Renewables and Nuclear:

  • In 2011, wind power produced 1.2 percent of the energy used in the United States.
  • In 2011, solar power produced 0.1 percent of the energy used in the United States.
  • Total federal subsidies in fiscal year 2007 were $24.34 per megawatt hour for solar-generated electricity and $23.37 per megawatt hour for wind, compared with $1.59 for nuclear, $0.67 for hydroelectric power, $0.44 for conventional coal, and $0.25 for natural gas and petroleum liquids.
  • In fiscal year 2010, the subsidies were even higher. For solar power, they were $775.64 per megawatt hour, for wind $56.29, for nuclear $3.14, for hydroelectric power $0.82, for coal $0.64 and for natural gas and petroleum liquids $0.64.
  • In 2011, hydroelectric power contributed 3.3 percent of the energy used in the United States and 7.9 percent of the electricity.
  • Today, there are 104 nuclear reactors in the United States and construction began for all of these reactors prior to 1974.

Energy Efficiency:

  • Since 1970, the six so-called “criteria pollutants” have declined by 63 percent, even though the generation of electricity from coal-fired plants has increased by over 180 percent, gross domestic product has increased by 204 percent, energy consumption has increased by 40 percent, and vehicle miles traveled have increased by 168 percent.
  • Energy use per person in the United States fell 12 percent between 1979 and 2010 from 359 million BTUs to 317 million BTUs per person.
  • Energy intensity—energy consumption per dollar of GDP—fell by 52 percent between 1973 and 2011.
  • In 2010, China was responsible for 24 percent of global carbon dioxide (CO2) emissions.
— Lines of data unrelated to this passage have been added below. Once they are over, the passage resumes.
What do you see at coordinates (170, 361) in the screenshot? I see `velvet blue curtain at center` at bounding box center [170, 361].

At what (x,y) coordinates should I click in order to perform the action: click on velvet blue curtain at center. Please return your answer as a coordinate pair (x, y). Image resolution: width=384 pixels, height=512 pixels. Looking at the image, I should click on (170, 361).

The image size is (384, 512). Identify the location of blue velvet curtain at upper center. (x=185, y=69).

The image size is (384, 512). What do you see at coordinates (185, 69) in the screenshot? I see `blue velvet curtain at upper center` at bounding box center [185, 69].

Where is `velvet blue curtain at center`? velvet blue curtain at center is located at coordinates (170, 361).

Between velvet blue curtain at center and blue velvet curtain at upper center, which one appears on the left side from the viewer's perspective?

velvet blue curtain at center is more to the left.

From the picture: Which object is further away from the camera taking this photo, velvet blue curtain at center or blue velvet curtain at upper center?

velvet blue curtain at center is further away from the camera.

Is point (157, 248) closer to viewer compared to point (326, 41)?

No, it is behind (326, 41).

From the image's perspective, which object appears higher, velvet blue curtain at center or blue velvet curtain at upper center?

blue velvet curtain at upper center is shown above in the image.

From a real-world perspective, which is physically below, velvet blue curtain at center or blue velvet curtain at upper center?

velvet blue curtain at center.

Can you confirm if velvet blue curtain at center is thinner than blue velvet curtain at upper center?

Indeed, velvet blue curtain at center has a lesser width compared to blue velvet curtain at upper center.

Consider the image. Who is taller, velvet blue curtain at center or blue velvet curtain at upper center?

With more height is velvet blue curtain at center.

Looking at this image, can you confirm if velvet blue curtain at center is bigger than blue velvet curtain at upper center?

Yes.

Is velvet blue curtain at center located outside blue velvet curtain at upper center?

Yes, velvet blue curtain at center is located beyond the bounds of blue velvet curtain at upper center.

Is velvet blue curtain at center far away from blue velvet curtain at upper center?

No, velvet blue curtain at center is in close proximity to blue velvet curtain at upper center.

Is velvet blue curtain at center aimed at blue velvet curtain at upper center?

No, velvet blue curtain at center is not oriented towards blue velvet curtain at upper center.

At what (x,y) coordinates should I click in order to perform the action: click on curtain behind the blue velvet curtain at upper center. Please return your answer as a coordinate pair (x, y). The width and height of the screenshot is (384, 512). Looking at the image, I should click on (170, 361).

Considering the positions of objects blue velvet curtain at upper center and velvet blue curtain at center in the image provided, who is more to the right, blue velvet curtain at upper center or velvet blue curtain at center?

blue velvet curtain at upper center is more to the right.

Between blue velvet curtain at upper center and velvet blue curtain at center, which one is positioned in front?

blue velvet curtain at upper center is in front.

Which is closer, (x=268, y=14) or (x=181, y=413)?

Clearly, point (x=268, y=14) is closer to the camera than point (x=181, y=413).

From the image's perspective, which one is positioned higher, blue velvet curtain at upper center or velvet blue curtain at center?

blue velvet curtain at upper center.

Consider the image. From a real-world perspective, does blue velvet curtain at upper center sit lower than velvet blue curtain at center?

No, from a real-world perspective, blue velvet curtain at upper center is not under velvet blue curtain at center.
In comparison, the United States, the second largest emitter of carbon dioxide, emitted 17 percent of the global total.
  • China’s CO2 emissions increased by 167 percent between 1999 and 2009, while CO2 emissions from the United States decreased by 4.4 percent over the same 10-year period.

Other Numbers:

  • Renewable energy subsidies were 49 times greater than fossil fuel subsidies when comparing the amount of energy produced per dollar of subsidy.
  • In 2009, renewables received a 77 percent share of total federal energy incentives while fossil fuels received a 13 percent share but produced 7 times the energy.

We are agnostic on energy resources. It is our strong belief that the choice of energy resources should come from the demands of the free market, and not from the preferences of policymakers, lobbyists, or special interest groups. Subsidies only encourage lawmakers to pick winners and losers in the energy industry that distort the market and end up costing consumers more.